__Data excerpts__:
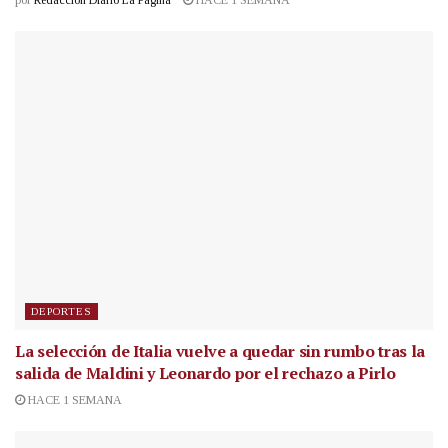
por
Redacción Diario La Página
HACE 1 SEMANA
DEPORTES
La selección de Italia vuelve a quedar sin rumbo tras la
salida de Maldini y Leonardo por el rechazo a Pirlo
HACE 1 SEMANA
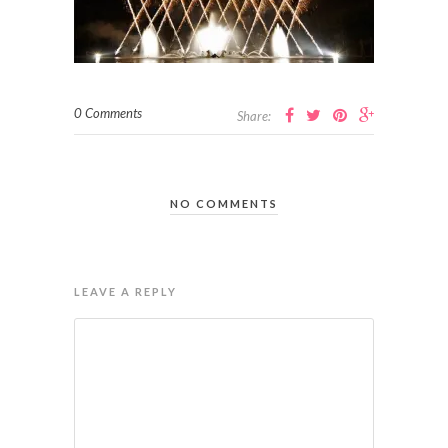
0 Comments
Share:
NO COMMENTS
LEAVE A REPLY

__Goal of the exercise__: Copy out the text of the rows above line for line, leaving out the pictures.

__Solution to this exercise__:
por
Redacción Diario La Página
HACE 1 SEMANA
DEPORTES
La selección de Italia vuelve a quedar sin rumbo tras la
salida de Maldini y Leonardo por el rechazo a Pirlo
HACE 1 SEMANA
0 Comments
Share:
NO COMMENTS
LEAVE A REPLY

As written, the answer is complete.